Kultwein aus Swartland
Porseleinberg ist das Projekt des Boekenhoutskloof-Winemaker Marc Kent in der gleichnamigen Gebirgskette. 2009, nach dem Kauf eines 70 Hektar großen Weinberges in Swartland wurden, mit Unterstützng von Callie Louw, Syrah- und Grenache-Reben angepflanzt.
Die Gärung wird kühl gehalten, wobei die Traubenschalen während des gesamten Prozesses im Gärsaft eingetaucht bleiben. Nach der Gärung reift der Wein 12 Monate lang in Eichenfässern und Betoneiern.
Vom Wine Advocate bewertet:
Mein Favorit unter den drei Jahrgängen in dieser Verkostung ist der Porseleinberg 2021 Swartland Syrah. Es war ein kühler Jahrgang, aber mit nur 390 Millimetern Regen nicht besonders regenreich. Dennoch konnte das Weinbergteam die Trauben bei perfekter Reife ernten. Die Aromen sind hier lebhaft und hell. Es gibt eine Fruchtigkeit, die mich an Wildkirschen und dunkle Pflaumen erinnert. Winemaker Callie Louw möchte so wenig Zucker wie möglich, idealerweise unter zwei Gramm pro Liter oder sogar unter einem Gramm pro Liter. In diesem Fall haben wir 1,7 Gramm pro Liter. Dieser Jahrgang ist auch einer der spätesten Ernten. Die Trauben wurden ab dem 4. März geerntet, und diese zusätzliche Hängezeit führt zu einem nuancierten und delikaten Ausdruck mit dunklen Früchten, Gewürzen und Mineralien. Ein eisenhaltiges Aroma von Eisenerz verleiht dem Wein Schärfe und Präzision.

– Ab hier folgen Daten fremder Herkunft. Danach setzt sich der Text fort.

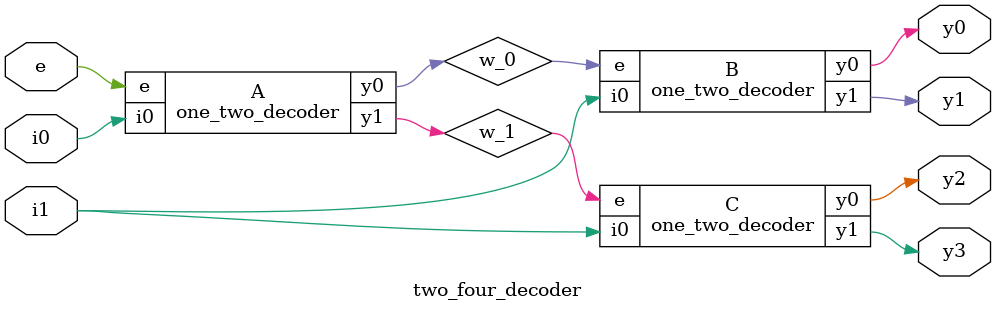
<source format=v>
`timescale 1ns / 1ps
module one_two_decoder(y0,y1,i0,e);
input i0,e;
output y0,y1;
and(y0,~i0,e);
and(y1,i0,e);
endmodule
module two_four_decoder(y0,y1,y2,y3,i0,i1,e);
input i0,i1,e;
output y0,y1,y2,y3;
wire w_0 , w_1;
one_two_decoder A(w_0,w_1,i0,e);
one_two_decoder B(y0,y1,i1,w_0);
one_two_decoder C(y2,y3,i1,w_1);
endmodule

</source>
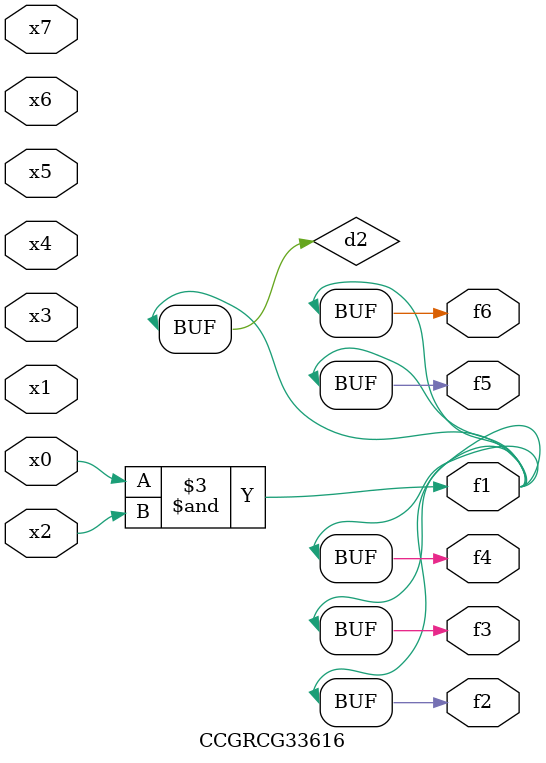
<source format=v>
module CCGRCG33616(
	input x0, x1, x2, x3, x4, x5, x6, x7,
	output f1, f2, f3, f4, f5, f6
);

	wire d1, d2;

	nor (d1, x3, x6);
	and (d2, x0, x2);
	assign f1 = d2;
	assign f2 = d2;
	assign f3 = d2;
	assign f4 = d2;
	assign f5 = d2;
	assign f6 = d2;
endmodule

</source>
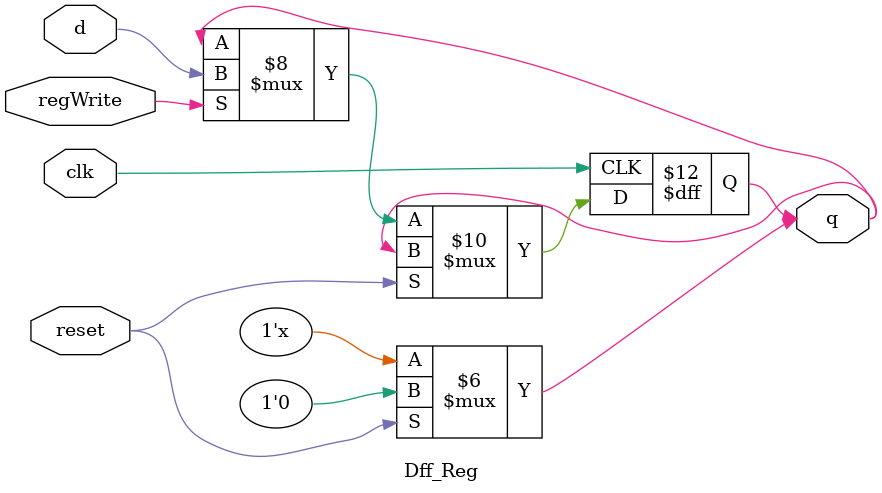
<source format=v>




module Dff_Reg(input clk, input reset, input regWrite, input d, output reg q);
    //WRITE YOUR CODE HERE, NO NEED TO DEFINE NEW VARIABLES
    always @(posedge clk) begin
        if (reset == 1'b0) begin
            if (regWrite == 1'b1)
                q <= d;
        end
    end

    always @(reset) begin
        if (reset == 1'b1)
            q <= 0;
    end

endmodule

	 

</source>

James Suckling gibt dem Porseleinberg 2021 Syrah WO Swartland 97 Punkte:
Was für ein intensives Bouquet von Charcuterie, gegrillten Kräutern, Eisen, schwarzen Beeren und gemahlenem Pfeffer. Auch am Gaumen eine Geschmacksexplosion, mit vollem Körper und dennoch viel Frische, unterlegt von einem Charakter von Eisen und Pfefferkörnern. Feste, aber feine Tannine. Ab 2025 noch besser.
Die Bewertung und Beschreibung von Vinous:
Der 2021 Porseleinberg wird als ganze Traube vergoren und 12 Monate lang in Foudres gereift. Ich habe mein Glas ausgiebig belüftet. Im Gespräch mit der Winzerin Callie Louw erfuhr ich, dass dieser Wein verschlossen sein kann, da ich ihn zum ersten Mal auf dem abgelegenen Weingut Swartland probiert habe. Er hat ein überzeugendes Bouquet mit fabelhafter Kontur, eine Mischung aus etwa einem Drittel roten und zwei Dritteln schwarzen Früchten, einem Hauch von Eisenspänen und, als Spiegelbild seines Bodens, schieferartigen Aromen. Nach 10 Minuten blüht er im Glas regelrecht auf. Am Gaumen ist er mittelkräftig, mit filigranen Tanninen, die die mineralreichen schwarzen Früchte umrahmen. Er ist reich an Extrakten, aber vielleicht anders als bei den alten Jahrgängen ist dies aufgrund von Louws Weinbaukunst nicht sofort spürbar. Eine diskrete Struktur im Mund offenbart verborgene Schichten, während er sich seinem knackigen Abgang nähert und dann einen Hauch von gemahlenem schwarzem Pfeffer im Nachgeschmack hinterlässt. Hervorragend ... aber was hätten wir auch anderes erwartet?
Peter Moser bewertete im Oktober 2024:
In der Nase Noten von dunklen Beeren, Pflaume und Brombeere. Dazu etwas weißer Pfeffer und Veilchen. Am Gaumen vergleichsweise elegant, mit weicher Säure, frischer Frucht und zupackendem Tannin. Langer Abgang.